EXERCISE DESCRIPTION
Reproduce the type theory discussion thread below word for word, between "On Jan 20, 2014, at" and "axioms are added.", inclusive.
Top of EXTRACT PROVIDED
Closed martinescardo closed 10 years ago
In the presence of the eta-rule, I suppose?
This sentence has another problem, namely that if I understand correctly, historically "extensional" type theory was so named not because it is more extensional than intensional type theory, but because it was less intensional, the reflection rule preventing judgmental equality from being able to represent an intensional notion of equality that is stronger than the extensional one.
What do you think of #617 ?
It's a good try to get things fixed. I think many people think that intensional type theory is so called because of the presence of identity types.
I suggest to have a look at notions of "intensionally equal" and "extensionally equal" in here http://en.wikipedia.org/wiki/Combinatory_logic .
V.
On Jan 20, 2014, at 3:50 PM, Andrej Bauer notifications@github.com wrote:
It's a good try to get things fixed. I think many people think that intensional type theory is so called because of the presence of identity types.
— Reply to this email directly or view it on GitHub.
Vladimir, that seems to me to be saying the same thing?
I like the proposed pull request, and would suggest changing onlythe "extensional'' identity type
to an "extensional'' identity type
, as identity types acquire extensional features only when axioms are added.
Hmm, the extensionality features of funext and UA are only imposed by axioms (at least, in type theories currently in use), but I think even without those axioms, identity types (in intensional type theory) are more extensional than judgmental equality is. For instance, we have n+m=m+n for all n,m:N, which is not true judgmentally.
Good point. I wasn't thinking of that as an aspect of extensionality, but it is, so I retract my suggestion. (If find these adjectives tricky, so it's good to think about them.)
On Wed, Jan 22, 2014 at 2:11 PM, Mike Shulman notifications@github.comwrote:
Hmm, the extensionality features of funext and UA are only imposed by axioms (at least, in type theories currently in use), but I think even without those axioms, identity types (in intensional type theory) are more extensional than judgmental equality is. For instance, we have n+m=m+n for all n,m:N, which is not true judgmentally.
Bottom of EXTRACT PROVIDED
Top of EXTRACTED MATERIAL
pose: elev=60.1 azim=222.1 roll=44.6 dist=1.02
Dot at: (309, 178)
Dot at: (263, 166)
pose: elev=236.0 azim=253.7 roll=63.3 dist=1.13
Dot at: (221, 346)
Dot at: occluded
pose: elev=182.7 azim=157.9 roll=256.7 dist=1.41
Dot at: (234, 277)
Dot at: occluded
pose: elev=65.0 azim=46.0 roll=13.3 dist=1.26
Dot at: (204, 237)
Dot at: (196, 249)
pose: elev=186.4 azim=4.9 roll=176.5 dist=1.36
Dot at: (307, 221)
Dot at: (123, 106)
Bottom of EXTRACTED MATERIAL
WRITTEN REPLY
On Jan 20, 2014, at 3:50 PM, Andrej Bauer notifications@github.com wrote:
It's a good try to get things fixed. I think many people think that intensional type theory is so called because of the presence of identity types.
— Reply to this email directly or view it on GitHub.
Vladimir, that seems to me to be saying the same thing?
I like the proposed pull request, and would suggest changing onlythe "extensional'' identity type
to an "extensional'' identity type
, as identity types acquire extensional features only when axioms are added.